決断が苦手な人、情報処理に疲れる人にとって、これは想像以上のストレスです。
オルカン1本に絞る最大のメリットは、「他に何かやらなきゃ」という不安が消えることです。
シンプルポートフォリオで十分
発達障害の方に必要なのは、たった2つです。
オルカン + 現金
これだけで完成です。
- オルカン:将来の資産形成のため
- 現金:突発的な出費・失業時のセーフティネット(生活費の半年〜1年分)
色々な資産を持つと、いくら持っているのか分かりづらくなって、管理が難しくなります。
シンプルだから続けられる。
これが発達障害の方向けの投資の鉄則です。
オルカンは「人類の未来に賭ける投資」
ここで、少し視点を変えてみましょう。
ベストセラー『ファクトフルネス』では、私たちが思っている以上に世界は着実に良くなってきていることが、データで示されています。
- 極度の貧困は過去30年で半減
- 子どもの死亡率は劇的に低下
- 識字率は世界中で上昇
オルカンを買うということは、こうした「人類全体が今後も成長していく」という事実に賭けることです。

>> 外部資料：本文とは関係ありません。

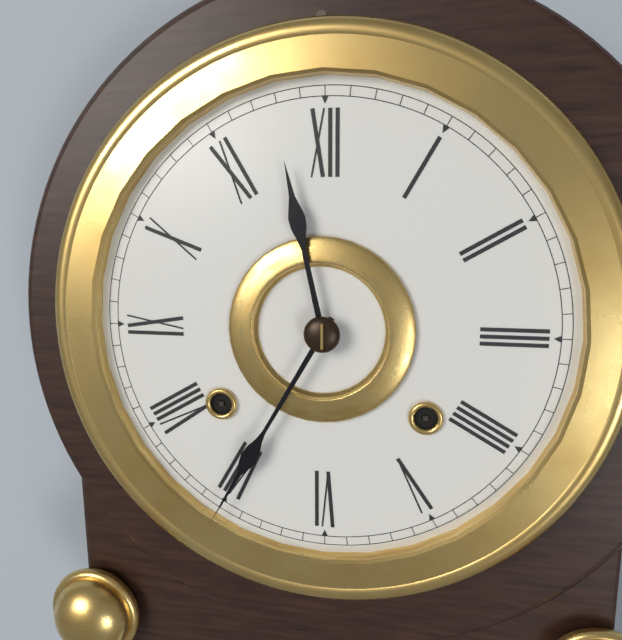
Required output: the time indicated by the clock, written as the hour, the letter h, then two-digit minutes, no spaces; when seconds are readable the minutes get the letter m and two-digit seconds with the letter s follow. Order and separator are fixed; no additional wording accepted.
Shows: 11h35
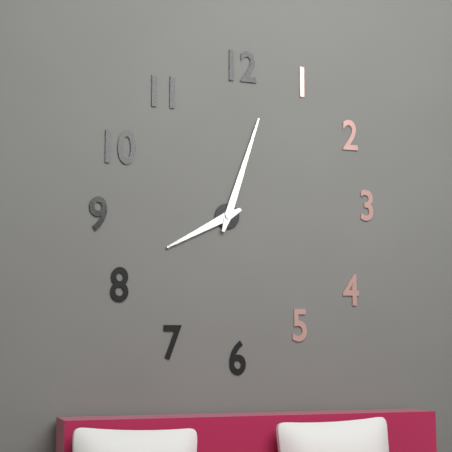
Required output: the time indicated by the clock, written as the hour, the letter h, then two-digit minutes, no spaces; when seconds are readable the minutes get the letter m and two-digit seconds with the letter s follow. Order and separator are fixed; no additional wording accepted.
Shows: 8h03
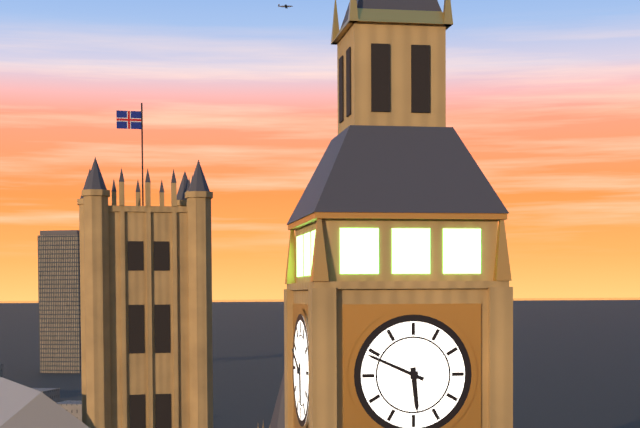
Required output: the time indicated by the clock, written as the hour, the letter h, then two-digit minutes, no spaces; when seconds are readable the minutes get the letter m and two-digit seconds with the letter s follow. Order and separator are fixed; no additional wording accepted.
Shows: 5h49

逆に言えば、もしあなたが「これから世界は衰退する」「北斗の拳のような、暴力が支配する世紀末が来る」と本気で思っているなら、インデックス投資なんてやめた方がいいです。
そんな世界では、株式市場も通貨も意味を失います。
お金がトイレットペーパー以下の紙くずになる前に、今すぐ全部使ってしまった方がマシです。

でも、現実はそうじゃない。
人類は失敗を繰り返しながらも、技術を発展させ、生活水準を上げ続けてきました。
コロナ禍も、リーマンショックも、世界は乗り越えてきました。
オルカンを持ち続けるということは、「人類の未来を信じる」という意思表示でもあるのです。
よくある疑問
Q. 暴落したら一時的に積立を止めた方がいい?
A. 逆です。暴落時こそ続けてください。
安いときに多く買える、人生で何度も来ないチャンスです。
Q. 利益が出てきたら、一部売って確定した方がいい?
A. 老後など、本当に必要になるまで売らないでOKです。
「利益確定」の誘惑は最大の落とし穴です。
Q. SNSや経済ニュースを見ていると不安で仕方ない
A. 積立設定をした後は、もう投資について情報収集することはやめましょう。
スマホのホーム画面から経済アプリや投資系SNSのアイコンを消すのも有効です。
Q. 親や友人などに「もっといい投資があるよ」と言われたら?
A. 「自分はもう決めたから大丈夫」とだけ答えて、深入りしないこと。
説得しようとせず、聞き流すのが一番です。
まとめ
- オルカンは eMAXIS Slim 全世界株式(オールカントリー) を選べばOK
- 暴落も暴騰も必ず来る。動じず、ただ積立を続けるだけ
- テーマ型投信・ゴールド・不動産・貯蓄型保険などに目移りしなくていい
- 「オルカン+現金」のシンプルポートフォリオで十分
- オルカンは「人類の未来を信じる投資」
- 世界の衰退を信じるなら、投資ではなく今すぐお金を使う方が合理的
設定したら、あとは見ない・触らない・信じる。
これが発達障害でも続けられる、シンプル積立投資の正解です。
【免責事項】
この記事は、個人の体験・考えをもとにした情報提供を目的としています。特定の金融商品や投資手法を推奨するものではありません。投資は元本が保証されるものではなく、損失が生じる可能性があります。投資の判断はご自身の責任のもと、必要に応じて専門家(FPや金融機関)にご相談のうえ行ってください。